◆ Selected passage
+++
## Introduction

In the march toward Machine Learning ubiquity, AutoML is emerging as an important mechanism for making ML accessible to those without deep expertise in the field. Simply put, the aspiration of AutoML is to allow a “push-button” experience, where the user provides data, pushes a button, and gets an ML model out the other end.

In the case of neural networks, determining the network structure is an important challenge–e.g. how many layers, how many nodes per layer, how are the layers connected together? The typical advice is to just choose as large a model as you can get away with from the perspective of hardware capabilities and speed, and then use standard practices to prevent overfitting.

The AdaNet paper from Google Research proposes a new algorithm that allows us to learn the optimal network structure. The theory they develop and apply in the paper was quite different from what I am used to reading, and I learned a valuable perspective by working through it. I'll try to present my understanding of it here in a more accessible format with the hope that others might enjoy and benefit from their perspective.

## Framing the Problem

### Generalization Error

The primary goal of supervised ML is to learn a model that provides good predictions on new data, i.e. minimizes the Generalization Error. The typical approach to this is to first optimize the model parameters to learn to make good predictions on training data. However, it's well-known that using Maximum Likelihood techniques alone to learn model parameters result in a model that performs well on the training data, but may not generalize well to new data since it also fits to noise in the training data. As such, a variety of techniques have been developed that in one way or another attempt to constrain the complexity of the model (e.g. regularization, dropout, early stopping…etc) so that it stops short of fitting to the noise. The model is then developed using an iterative cycle in which the degree of overfitting is evaluated by using a holdout dataset, and then the model is re-trained using different parameters with the aim to ultimately reduce generalization error.
+++
◆ Data
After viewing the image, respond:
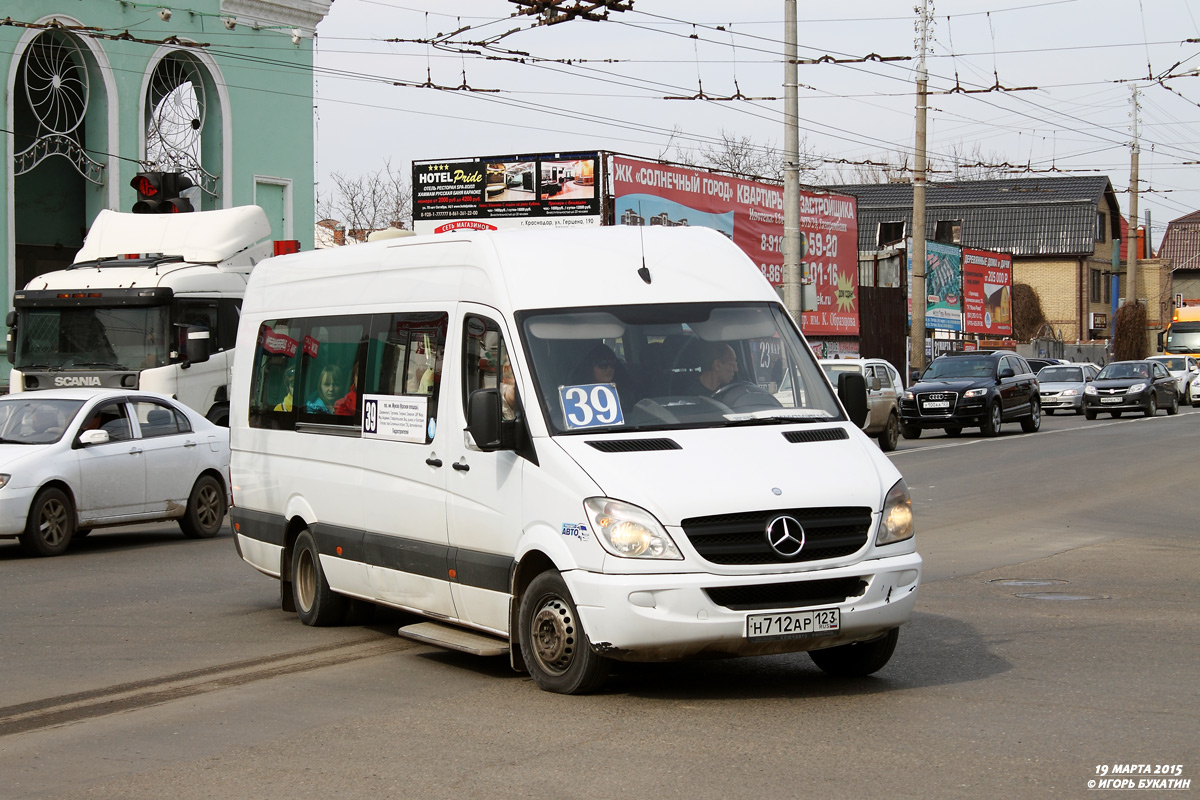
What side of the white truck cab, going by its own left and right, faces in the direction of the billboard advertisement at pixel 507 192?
back

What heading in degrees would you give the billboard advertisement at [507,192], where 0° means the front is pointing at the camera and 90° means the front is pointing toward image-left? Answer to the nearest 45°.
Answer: approximately 0°

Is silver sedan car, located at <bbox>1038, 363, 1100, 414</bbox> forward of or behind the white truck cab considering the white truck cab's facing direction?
behind

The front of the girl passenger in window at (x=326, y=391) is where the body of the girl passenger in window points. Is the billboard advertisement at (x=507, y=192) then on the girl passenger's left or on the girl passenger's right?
on the girl passenger's left

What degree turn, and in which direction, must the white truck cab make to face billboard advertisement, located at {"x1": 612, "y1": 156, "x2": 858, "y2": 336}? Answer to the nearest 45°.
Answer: approximately 180°

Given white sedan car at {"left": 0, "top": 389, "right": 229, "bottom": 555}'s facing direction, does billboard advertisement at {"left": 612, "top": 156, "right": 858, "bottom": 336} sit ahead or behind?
behind
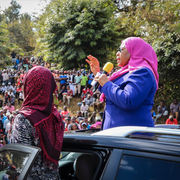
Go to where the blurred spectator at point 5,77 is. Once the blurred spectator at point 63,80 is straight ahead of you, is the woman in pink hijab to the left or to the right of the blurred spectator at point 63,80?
right

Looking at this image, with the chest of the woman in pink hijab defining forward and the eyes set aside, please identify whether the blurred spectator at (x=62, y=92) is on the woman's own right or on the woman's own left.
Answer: on the woman's own right

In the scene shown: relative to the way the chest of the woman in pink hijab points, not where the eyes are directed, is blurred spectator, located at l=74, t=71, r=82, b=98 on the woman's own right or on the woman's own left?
on the woman's own right

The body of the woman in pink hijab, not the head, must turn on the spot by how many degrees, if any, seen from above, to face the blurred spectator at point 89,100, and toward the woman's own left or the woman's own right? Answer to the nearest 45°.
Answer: approximately 90° to the woman's own right

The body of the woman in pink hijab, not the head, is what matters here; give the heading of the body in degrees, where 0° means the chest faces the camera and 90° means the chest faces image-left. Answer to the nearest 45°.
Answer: approximately 90°

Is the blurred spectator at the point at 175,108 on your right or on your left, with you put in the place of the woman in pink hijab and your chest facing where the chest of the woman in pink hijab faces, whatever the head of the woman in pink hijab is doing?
on your right

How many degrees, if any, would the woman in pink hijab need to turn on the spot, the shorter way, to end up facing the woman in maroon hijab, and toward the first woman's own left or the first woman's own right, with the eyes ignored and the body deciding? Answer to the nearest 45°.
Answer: approximately 45° to the first woman's own left

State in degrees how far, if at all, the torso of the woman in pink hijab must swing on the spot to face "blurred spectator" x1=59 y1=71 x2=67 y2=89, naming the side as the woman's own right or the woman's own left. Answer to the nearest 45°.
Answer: approximately 90° to the woman's own right
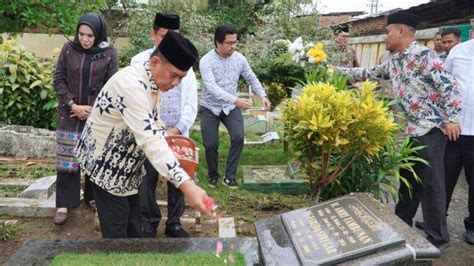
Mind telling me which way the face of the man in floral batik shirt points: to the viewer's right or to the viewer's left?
to the viewer's left

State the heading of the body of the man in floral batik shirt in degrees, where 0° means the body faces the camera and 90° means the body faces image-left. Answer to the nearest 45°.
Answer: approximately 90°

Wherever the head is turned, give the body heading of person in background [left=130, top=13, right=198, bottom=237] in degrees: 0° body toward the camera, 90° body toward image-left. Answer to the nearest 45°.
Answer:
+++
◆ Exercise set
- A) In the AdaNet article, what is described as the primary goal of supervised ML?
- B) Extract a passage from the AdaNet article word for word: begin at the words that have "## Introduction" and stop after "the other end.".
- C) Write what comes next in the AdaNet article, picking up after its last sentence.

◆ Responses for each task
- A) To learn a model that provides good predictions on new data, i.e. one that minimizes the Generalization Error.

- B)
## Introduction

In the march toward Machine Learning ubiquity, AutoML is emerging as an important mechanism for making ML accessible to those without deep expertise in the field. Simply put, the aspiration of AutoML is to allow a “push-button” experience, where the user provides data, pushes a button, and gets an ML model out the other end.

- C)
This paper takes a different approach. The authors develop theory that results in an equation for directly estimating the upper bound on Generalization Error. Intuitively, this equation turns out to depend on a trade-off between training data performance and model complexity. Having an explicit equation for Generalization Error (as well as an algorithm for minimizing it) gives us a recipe for making good trade-off decisions between training performance and complexity. Since the model complexity depends on the neural network structure and properties of the training data, we can learn an optimal structure of our network.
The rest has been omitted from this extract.